JuncNet: A Deep Neural Network for Road Junction Disambiguation for Autonomous Vehicles
This addresses a critical safety issue for autonomous vehicles in urban environments where GPS fails, though it is an incremental improvement over existing vision-based methods.
The paper tackles the problem of GPS unreliability at road junctions for autonomous vehicles by proposing JuncNet, a deep convolutional neural network for vision-based junction disambiguation, achieving high accuracy and validated experimentally on real roads.

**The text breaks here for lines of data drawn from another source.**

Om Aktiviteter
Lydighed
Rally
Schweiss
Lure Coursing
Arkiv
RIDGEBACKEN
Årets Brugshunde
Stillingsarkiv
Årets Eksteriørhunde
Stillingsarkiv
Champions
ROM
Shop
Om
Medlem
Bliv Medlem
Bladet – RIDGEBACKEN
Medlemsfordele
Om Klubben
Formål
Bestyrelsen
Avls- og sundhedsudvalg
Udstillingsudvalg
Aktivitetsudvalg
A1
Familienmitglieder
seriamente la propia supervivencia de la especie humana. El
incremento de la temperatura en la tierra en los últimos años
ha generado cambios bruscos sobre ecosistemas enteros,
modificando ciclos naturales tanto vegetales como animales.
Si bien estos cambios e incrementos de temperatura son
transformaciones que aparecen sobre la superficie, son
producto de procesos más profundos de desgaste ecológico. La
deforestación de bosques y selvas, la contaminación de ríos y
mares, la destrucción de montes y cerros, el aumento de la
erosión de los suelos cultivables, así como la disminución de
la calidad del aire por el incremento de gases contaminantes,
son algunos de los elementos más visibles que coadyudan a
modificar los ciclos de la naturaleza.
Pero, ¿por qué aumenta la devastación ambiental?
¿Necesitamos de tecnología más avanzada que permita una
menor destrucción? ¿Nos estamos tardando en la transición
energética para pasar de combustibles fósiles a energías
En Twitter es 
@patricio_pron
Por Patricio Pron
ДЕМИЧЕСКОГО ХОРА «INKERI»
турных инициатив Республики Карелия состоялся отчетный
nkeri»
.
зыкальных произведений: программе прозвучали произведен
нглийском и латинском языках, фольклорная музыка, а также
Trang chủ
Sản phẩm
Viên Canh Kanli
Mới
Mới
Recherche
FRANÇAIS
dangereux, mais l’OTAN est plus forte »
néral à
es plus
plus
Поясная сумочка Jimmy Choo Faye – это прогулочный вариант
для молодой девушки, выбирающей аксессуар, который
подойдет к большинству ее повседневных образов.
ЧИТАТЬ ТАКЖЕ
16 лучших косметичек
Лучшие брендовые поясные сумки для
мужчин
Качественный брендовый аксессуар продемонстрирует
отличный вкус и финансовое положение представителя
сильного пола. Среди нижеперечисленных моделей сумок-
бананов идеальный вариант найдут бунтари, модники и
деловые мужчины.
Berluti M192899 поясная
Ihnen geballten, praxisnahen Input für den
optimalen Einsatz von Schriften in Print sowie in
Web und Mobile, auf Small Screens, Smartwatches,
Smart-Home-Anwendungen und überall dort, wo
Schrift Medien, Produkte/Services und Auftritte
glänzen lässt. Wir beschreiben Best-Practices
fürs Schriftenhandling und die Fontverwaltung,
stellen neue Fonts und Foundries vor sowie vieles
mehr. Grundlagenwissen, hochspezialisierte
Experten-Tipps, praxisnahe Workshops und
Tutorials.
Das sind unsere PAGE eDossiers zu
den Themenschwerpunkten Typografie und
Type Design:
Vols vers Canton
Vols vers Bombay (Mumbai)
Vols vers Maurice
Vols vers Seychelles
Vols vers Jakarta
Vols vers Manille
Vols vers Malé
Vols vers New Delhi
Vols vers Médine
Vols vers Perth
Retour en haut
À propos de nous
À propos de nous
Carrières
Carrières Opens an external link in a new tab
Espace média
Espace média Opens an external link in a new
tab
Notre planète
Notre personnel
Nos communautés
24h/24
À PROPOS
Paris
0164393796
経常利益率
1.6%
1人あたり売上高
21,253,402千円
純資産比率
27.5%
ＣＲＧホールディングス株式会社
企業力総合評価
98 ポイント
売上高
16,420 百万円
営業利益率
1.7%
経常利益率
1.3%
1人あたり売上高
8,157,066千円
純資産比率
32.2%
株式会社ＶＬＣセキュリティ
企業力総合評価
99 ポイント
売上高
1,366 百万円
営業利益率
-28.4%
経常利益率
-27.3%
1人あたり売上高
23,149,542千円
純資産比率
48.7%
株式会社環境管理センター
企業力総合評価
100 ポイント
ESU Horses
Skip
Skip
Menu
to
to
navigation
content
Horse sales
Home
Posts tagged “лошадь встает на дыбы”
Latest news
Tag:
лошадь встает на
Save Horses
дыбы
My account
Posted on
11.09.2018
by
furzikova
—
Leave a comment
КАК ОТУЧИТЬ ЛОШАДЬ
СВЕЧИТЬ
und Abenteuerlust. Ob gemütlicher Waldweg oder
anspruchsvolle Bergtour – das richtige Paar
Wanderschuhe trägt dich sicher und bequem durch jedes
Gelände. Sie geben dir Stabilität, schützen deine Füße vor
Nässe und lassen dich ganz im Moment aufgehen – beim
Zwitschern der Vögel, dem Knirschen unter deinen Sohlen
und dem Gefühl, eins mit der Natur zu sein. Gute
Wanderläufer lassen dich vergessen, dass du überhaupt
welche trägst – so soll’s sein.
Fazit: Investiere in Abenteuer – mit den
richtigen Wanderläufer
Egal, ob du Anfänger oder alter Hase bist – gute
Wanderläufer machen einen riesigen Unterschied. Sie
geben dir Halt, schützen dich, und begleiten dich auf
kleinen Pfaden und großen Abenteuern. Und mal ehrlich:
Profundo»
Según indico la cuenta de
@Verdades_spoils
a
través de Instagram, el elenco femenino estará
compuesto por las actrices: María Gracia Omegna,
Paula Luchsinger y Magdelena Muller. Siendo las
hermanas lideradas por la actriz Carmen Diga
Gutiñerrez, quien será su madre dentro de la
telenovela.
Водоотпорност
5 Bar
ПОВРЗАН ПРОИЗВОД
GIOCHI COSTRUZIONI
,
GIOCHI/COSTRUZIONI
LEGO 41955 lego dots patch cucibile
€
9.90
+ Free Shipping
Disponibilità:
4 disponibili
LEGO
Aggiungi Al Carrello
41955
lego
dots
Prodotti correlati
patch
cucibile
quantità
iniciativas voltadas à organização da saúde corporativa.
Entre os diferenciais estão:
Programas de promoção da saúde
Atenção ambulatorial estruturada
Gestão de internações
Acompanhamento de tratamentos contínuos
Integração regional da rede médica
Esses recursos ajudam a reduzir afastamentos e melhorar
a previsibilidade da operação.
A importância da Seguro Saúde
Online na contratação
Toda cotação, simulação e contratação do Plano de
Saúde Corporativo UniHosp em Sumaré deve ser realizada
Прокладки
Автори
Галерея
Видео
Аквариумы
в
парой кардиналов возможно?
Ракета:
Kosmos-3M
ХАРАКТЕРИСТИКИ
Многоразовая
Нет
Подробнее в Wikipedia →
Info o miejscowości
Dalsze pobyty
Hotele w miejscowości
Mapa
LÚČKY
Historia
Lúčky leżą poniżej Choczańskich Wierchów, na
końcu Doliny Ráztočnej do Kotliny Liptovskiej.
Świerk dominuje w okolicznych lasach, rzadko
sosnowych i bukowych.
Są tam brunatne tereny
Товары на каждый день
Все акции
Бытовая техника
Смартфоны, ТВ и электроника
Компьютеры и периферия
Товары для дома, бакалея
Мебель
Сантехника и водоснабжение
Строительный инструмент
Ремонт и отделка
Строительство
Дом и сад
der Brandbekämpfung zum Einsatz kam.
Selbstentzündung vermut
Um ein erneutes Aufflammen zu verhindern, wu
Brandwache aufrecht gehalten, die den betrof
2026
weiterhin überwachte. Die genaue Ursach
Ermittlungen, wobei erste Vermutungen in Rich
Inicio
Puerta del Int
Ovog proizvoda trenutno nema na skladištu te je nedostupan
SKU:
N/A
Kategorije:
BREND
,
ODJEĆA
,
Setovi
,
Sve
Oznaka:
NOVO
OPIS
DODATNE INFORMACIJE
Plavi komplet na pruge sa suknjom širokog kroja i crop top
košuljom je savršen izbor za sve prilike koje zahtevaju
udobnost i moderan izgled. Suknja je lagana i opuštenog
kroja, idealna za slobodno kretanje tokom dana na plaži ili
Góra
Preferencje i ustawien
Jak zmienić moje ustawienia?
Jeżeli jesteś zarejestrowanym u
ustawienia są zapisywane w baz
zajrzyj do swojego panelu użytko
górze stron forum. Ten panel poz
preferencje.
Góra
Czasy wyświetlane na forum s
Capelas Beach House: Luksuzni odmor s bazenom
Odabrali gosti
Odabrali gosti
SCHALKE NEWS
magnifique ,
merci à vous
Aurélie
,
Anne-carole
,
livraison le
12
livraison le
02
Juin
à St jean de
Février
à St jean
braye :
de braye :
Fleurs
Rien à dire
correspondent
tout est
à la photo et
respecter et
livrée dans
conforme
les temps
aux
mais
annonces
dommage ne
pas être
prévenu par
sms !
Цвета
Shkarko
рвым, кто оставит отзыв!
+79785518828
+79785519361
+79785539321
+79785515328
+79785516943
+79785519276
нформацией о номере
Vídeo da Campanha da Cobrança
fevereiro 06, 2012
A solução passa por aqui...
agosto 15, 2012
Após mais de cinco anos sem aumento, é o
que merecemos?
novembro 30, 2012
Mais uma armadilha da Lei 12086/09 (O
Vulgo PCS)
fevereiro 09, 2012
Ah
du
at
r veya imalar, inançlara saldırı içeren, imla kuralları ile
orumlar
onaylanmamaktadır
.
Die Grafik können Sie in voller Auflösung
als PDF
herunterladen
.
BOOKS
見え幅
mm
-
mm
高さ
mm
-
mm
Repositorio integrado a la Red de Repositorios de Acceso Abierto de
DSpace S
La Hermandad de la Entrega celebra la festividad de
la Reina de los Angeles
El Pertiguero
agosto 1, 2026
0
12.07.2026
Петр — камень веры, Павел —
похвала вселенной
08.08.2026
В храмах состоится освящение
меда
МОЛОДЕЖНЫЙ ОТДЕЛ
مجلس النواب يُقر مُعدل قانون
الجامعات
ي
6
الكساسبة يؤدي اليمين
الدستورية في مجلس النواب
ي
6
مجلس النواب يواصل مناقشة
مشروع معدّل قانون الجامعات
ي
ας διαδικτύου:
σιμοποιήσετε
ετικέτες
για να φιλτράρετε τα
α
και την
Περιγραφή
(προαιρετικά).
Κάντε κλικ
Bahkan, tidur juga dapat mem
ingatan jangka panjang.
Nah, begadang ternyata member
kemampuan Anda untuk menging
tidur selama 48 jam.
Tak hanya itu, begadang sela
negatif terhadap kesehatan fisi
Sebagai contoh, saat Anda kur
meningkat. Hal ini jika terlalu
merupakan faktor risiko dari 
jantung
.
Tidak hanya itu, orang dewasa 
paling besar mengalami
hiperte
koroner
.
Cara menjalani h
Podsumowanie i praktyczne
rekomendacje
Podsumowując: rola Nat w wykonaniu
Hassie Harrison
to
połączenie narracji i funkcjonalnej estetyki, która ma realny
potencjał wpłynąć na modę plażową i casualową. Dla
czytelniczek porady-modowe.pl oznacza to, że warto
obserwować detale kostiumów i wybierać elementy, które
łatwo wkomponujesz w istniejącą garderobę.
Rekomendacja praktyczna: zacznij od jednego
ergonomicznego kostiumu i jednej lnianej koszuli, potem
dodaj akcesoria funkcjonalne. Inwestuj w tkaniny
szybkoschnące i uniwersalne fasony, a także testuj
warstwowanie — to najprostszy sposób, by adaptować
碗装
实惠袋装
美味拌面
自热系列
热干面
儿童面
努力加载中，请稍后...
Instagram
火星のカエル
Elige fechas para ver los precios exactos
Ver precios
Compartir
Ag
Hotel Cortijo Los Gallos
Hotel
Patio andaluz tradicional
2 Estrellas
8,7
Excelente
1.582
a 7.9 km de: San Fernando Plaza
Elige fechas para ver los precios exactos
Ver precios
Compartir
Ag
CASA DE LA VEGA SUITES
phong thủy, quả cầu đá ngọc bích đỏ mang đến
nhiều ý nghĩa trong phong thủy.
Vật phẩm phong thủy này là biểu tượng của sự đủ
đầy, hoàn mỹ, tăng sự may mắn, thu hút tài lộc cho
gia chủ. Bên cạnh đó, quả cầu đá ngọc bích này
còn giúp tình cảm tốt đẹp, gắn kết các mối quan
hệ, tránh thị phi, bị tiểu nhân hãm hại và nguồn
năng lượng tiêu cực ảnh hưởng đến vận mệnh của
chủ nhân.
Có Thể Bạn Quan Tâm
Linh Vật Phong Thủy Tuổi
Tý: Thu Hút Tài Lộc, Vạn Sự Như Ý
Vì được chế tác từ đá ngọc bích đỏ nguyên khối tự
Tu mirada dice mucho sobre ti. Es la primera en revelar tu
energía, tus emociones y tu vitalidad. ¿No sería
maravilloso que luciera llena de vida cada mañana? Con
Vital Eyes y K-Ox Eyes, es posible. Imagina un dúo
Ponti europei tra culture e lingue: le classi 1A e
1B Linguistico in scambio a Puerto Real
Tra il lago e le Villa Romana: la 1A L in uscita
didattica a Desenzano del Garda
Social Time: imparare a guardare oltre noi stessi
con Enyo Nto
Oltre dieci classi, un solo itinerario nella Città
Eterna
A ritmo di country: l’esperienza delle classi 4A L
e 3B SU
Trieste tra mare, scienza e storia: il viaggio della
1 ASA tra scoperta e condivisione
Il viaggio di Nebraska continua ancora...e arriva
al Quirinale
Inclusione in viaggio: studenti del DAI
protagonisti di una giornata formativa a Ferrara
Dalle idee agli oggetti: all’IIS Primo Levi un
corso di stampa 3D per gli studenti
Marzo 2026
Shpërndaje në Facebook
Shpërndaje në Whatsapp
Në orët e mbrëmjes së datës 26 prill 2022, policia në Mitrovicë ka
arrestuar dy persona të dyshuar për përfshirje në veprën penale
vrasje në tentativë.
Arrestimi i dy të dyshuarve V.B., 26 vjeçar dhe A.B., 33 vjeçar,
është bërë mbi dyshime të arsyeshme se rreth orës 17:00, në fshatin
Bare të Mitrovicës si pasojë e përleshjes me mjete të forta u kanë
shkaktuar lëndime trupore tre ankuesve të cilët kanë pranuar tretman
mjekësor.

With a great amount of research going on in the field of autonomous vehicles or self-driving cars, there has been considerable progress in road detection and tracking algorithms. Most of these algorithms use GPS to handle road junctions and its subsequent decisions. However, there are places in the urban environment where it becomes difficult to get GPS fixes which render the junction decision handling erroneous or possibly risky. Vision-based junction detection, however, does not have such problems. This paper proposes a novel deep convolutional neural network architecture for disambiguation of junctions from roads with a high degree of accuracy. This network is benchmarked against other well known classifying network architectures like AlexNet and VGGnet. Further, we discuss a potential road navigation methodology which uses the proposed network model. We conclude by performing an experimental validation of the trained network and the navigational method on the roads of the Indian Institute of Science (IISc).